Nada mais real que o onírico para Lynch. Na arte dele, sonho e realidade pertencem
a um mesmo plano, habitam o mesmo espaço. Para compreendermos melhor como Lynch
aborda essa questão sonho-realidade, partimos para a análise de outra seqüência do filme,
tendo agora como centro condutor Laura Palmer e que retoma algumas questões, espaços e
personagens da sequência anterior. Antes de iniciarmos a análise dessa seqüência, é
necessário que expliquemos alguns trechos anteriores à ela. Laura Palmer, entre os vários
empregos que tinha, trabalhava como garçonete numa lanchonete (dessas que atendem no
carro). Certo dia, uma senhora e um garoto (os mesmos das imagens oníricas da primeira
seqüência) aparecem e lhe dão um quadro para pendurar no seu quarto. Esse quadro contém
a imagem de uma porta aberta. Além disso, vale falar também sobre a seqüência que
antecede a analisada. Nela, Laura chega em casa e seus pais estão prontos para o jantar. Ela
senta-se na mesa e seu pai, de um modo áspero e violento, a repreende por estar com os
dedos sujos. Laura chora com medo, assustada.

→ ITENS DO CONJUNTO:

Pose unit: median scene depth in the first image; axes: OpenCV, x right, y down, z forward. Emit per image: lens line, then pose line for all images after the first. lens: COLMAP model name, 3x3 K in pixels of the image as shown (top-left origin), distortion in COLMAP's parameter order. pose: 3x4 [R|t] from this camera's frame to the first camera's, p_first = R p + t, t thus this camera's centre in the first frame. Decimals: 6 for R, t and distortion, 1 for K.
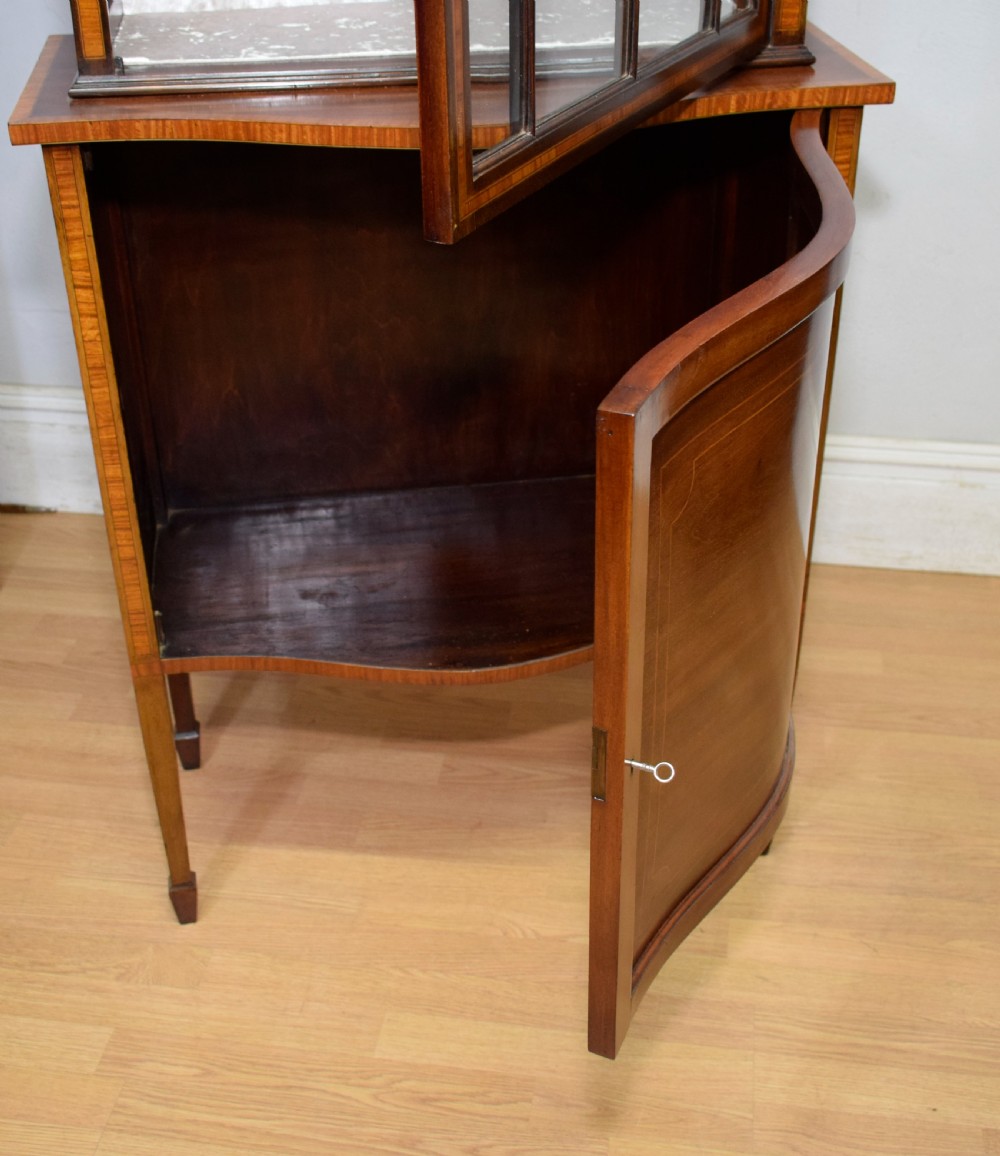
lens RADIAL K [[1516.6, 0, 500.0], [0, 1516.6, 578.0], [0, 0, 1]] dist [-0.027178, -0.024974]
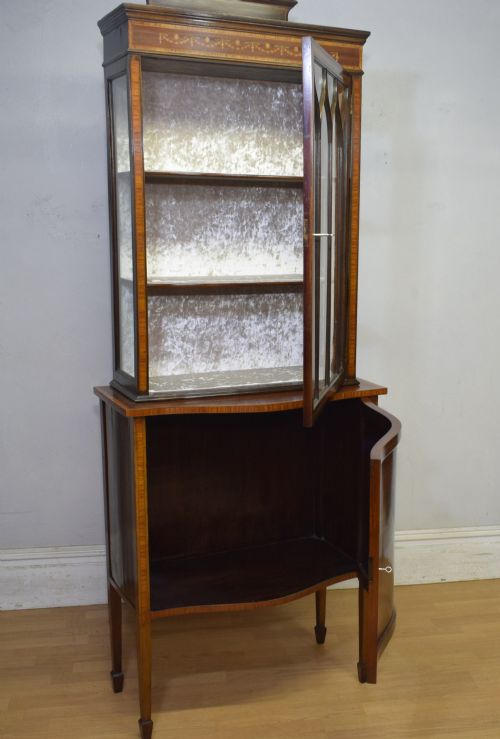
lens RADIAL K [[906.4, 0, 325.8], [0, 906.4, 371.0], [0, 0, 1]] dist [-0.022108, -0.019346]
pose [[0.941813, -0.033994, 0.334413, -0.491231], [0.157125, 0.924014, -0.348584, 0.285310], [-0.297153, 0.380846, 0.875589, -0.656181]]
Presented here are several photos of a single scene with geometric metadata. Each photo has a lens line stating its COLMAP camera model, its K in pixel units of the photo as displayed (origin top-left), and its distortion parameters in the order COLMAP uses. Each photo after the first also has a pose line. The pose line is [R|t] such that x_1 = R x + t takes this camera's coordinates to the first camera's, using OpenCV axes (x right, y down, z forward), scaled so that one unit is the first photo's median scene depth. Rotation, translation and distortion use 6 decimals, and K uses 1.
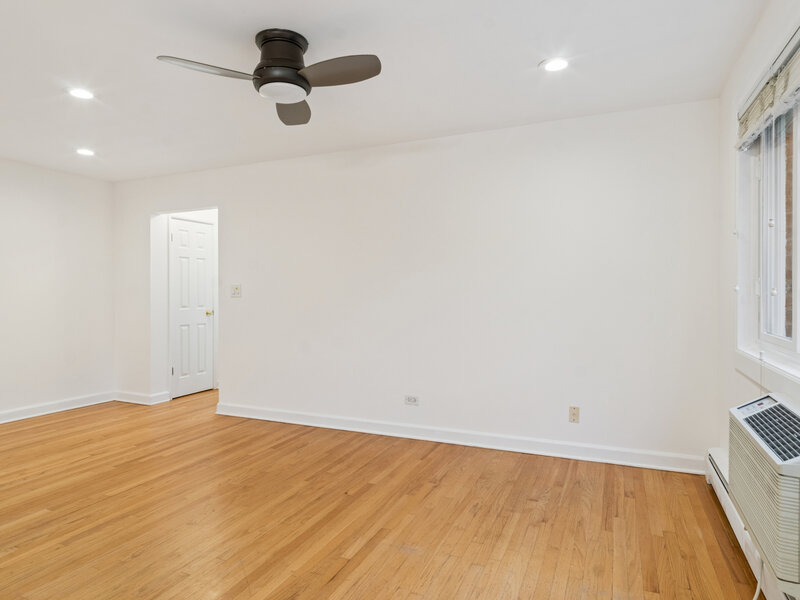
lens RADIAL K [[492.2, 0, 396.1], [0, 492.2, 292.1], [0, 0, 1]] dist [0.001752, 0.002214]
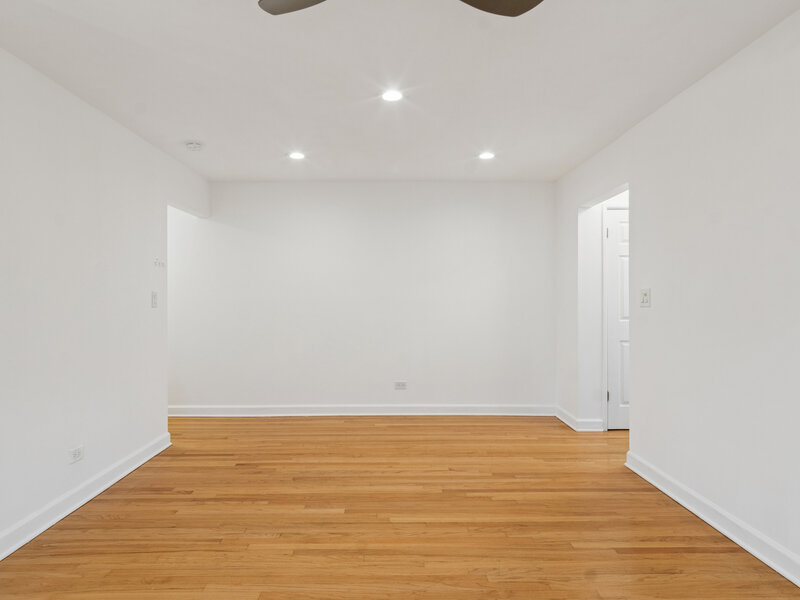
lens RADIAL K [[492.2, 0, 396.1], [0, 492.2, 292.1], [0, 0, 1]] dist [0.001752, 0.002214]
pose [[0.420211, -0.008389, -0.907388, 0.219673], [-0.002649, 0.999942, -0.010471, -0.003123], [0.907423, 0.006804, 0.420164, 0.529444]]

→ PERGUNTAS PROPOSTAS:
[1] No trecho sobre o cinema de Lynch, que imagem está no quadro que a senhora e o garoto entregam a Laura Palmer?
[2] Dê prosseguimento ao texto sobre o cinema de Lynch, começando logo após a última frase apresentada.

→ RESPOSTAS POR TAREFA:
[1] A imagem de uma porta aberta.

[2]
Percebemos na seqüência seguinte as duas questões surrealistas mais marcantes em
todas as obras analisadas: o universo do sonho e do real e a abordagem da construção do
sujeito enquanto relação entre o eu e o outro. Como vimos, Lynch acredita no sonho e no
real como partes de um todo. Essa surrealidade do cineasta se expressa nessa seqüência
quando ele torna complexa a experiência do “acontecer no sonho”, passando a “acontecer
no sonho-realidade”. Laura coloca o quadro na parede antes de dormir. Ela se deita e depois
do corte entre os planos, temos uma câmera subjetiva que vai caminhando para dentro do
quadro. Laura recebe, aparentemente no sonho, um anel das mãos do anão. O agente
Cooper aparece no sonho e diz para ela não aceitar o anel. Laura segura o anel. Ela acorda e
está com o anel nas mãos. Porém, ao lado dela aparece uma moça deitada com sangue pelo
corpo. Ela conversa com Laura, mas de repente desaparece. Laura levanta-se e vai até a
porta de seu quarto. Ela olha para o quadro e se vê olhando pela porta do quadro. Ela deitase
novamente. Quando acorda ela não está mais com o anel.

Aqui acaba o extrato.